Thursday, January 7, 2010

That's the Name of the Game!

As I scan the website of my favorite meat purveyor, I see a bounty of untapped kitchen resources. Elk, venison, caribou, wild boar, turtle, goose, duck, squab, my heart skips a beat when I read these names on a butchers case or on a menu. Some of there richest, most dynamic flavors are found in wild game. While traveling the country for my last non-restaurant job, I got to experience many of these flavors personally. Antelope in Wyoming, Peccary in Arizona, Wild Buffalo in Montana, Elk in Idaho, Rattlesnake in Nebraska, Wild Boar in Tehachapi, CA, I will carry these flavors, textures, and smells with me forever.

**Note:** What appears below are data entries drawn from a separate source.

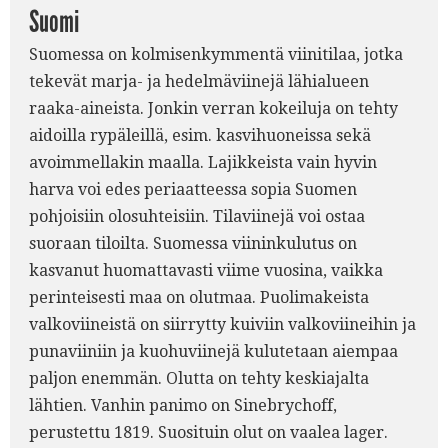
Suomi
Suomessa on kolmisenkymmentä viinitilaa, jotka
tekevät marja- ja hedelmäviinejä lähialueen
raaka-aineista. Jonkin verran kokeiluja on tehty
aidoilla rypäleillä, esim. kasvihuoneissa sekä
avoimmellakin maalla. Lajikkeista vain hyvin
harva voi edes periaatteessa sopia Suomen
pohjoisiin olosuhteisiin. Tilaviinejä voi ostaa
suoraan tiloilta. Suomessa viininkulutus on
kasvanut huomattavasti viime vuosina, vaikka
perinteisesti maa on olutmaa. Puolimakeista
valkoviineistä on siirrytty kuiviin valkoviineihin ja
punaviiniin ja kuohuviinejä kulutetaan aiempaa
paljon enemmän. Olutta on tehty keskiajalta
lähtien. Vanhin panimo on Sinebrychoff,
perustettu 1819. Suosituin olut on vaalea lager.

Wild meat tastes of the habitat that it comes from. Venison from the desert will taste of sage, salt, and juniper. Bear (an omnivore) tastes of the last thing it ate, every time, you want bear that has fed on berries, not fish. Good bear is better than the best pork or beef that you've ever eaten, bad bear tastes like ammoniated diesel fuel. Elk from the forests and meadows of Oregon's Coast Range, is possibly the worlds best meat. Better than pastured beef, richer than lamb or pork, leaner and healthier for you than chicken, it is absolutely one of the best foods you can eat, from the standpoints of health and taste. Wild meat is just that....wild.

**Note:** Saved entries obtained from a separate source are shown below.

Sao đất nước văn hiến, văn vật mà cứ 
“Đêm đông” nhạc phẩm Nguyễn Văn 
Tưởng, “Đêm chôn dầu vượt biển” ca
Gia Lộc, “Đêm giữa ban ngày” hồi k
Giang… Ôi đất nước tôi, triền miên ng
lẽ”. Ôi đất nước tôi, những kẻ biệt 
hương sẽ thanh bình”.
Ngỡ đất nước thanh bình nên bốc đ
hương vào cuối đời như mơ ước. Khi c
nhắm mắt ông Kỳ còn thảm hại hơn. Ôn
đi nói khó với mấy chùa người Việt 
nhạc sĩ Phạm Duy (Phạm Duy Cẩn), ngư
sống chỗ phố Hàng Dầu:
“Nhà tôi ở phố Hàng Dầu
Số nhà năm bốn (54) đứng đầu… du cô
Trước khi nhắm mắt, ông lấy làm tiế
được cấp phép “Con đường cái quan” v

Most of you that read this know that I'm always an advocate of eating seasonally. Game is definitely the most seasonal of foods, and Fall and Winter are the times that it should be eaten. Find someone that you know that hunts, and enjoy these few recipes.


Elk Loin Medallions with strawberry-chili sauce:

2 pounds of Elk Backstrap, cut across the grain, 3/4 inch thick
3 cloves of garlic, chopped
2 medium shallots, chopped
1/2 cup of strawberry preserves
2 thai chilies, chopped fine
1/2 cup red wine
olive oil

In a cast iron pan, Sear the elk medallion until rare/medium rare. Next, saute the shallots, chilies, and garlic in the oil. Add the red wine and strawberry jam. Reduce this mix by 25 percent. Add the cooked elk back to the sauce and warm through. Season with salt and pepper, and serve with roasted potatoes and sour cream.


Stuffed Venison Loin with Asparagus and Morel Demiglace

Morel Demi:
Three pounds of venison bones
1 onion
3 stalks celery
1 carrot
4 cloves garlic
4 oz dry morel mushrooms

Brown the bones at 450 for one hour. Add the bones to a large stockpot with the all the remaining ingredients except for the morel mushrooms. Cover with water. Simmer over low heat for 10 hours. Strain the stock and reduce by 3/4. The flavor should be very intense at this point. Set aside.

Venison Loin with Asparagus:

1 three pound Venison Loin
2 pounds of cleaned asparagus
10 strips of bacon

Make a cut in the side of the loin, proceeding nearly 3/4 of the way through. Lay two slices of bacon on the inside of the cut, and pack the rest of the cavity with the cleaned asparagus. Insert toothpicks to close the incision. Wrap the exterior of the loin with the bacon. Roast in a deep pan at 400 degrees for 35-40 minutes, or until the internal temperature is 140.

To finish:

Take your dried morels and rehydrate them for 15 minutes in warm red wine. Add these to your roasting pan. Add 2 cups of your venison demiglace to the morel/wine mix, and reduce by an additional 15 percent. Finish with 3 tbsps of butter, salt and pepper.

Remove the toothpicks from your roast, and slice into one inch segments. Ladle a little of the sauce over each portion, and you're done. Serve with Garlic-mashed potatoes.


Duck Florentine Salad

2 wild duck breasts
1 bag of washed spinach
1/2 dozen thin-sliced strawberries
1/2 cup walnuts and walnut oil
1 cup Basil leaves
Port wine
Sliced green onions
Salt and pepper

Season both breasts with salt and pepper, sear in a non-stick pan, and cook until medium. Slice thinly. In a separate pan, mix the walnuts, walnut oil, port, and green onions. Season with salt and pepper. Mix the spinach and torn basil leaves with the warm dressing, and separate into 4 servings. Top each salad with 1/2 a sliced duck breasts and sliced strawberries. Argyle Blanc De Noir is a brilliant pairing for this salad.


I hope you give Game an honest try. It can and should be a major part of living sustainably. It's use really does help keep our wild lands in balance. Bon Appetit!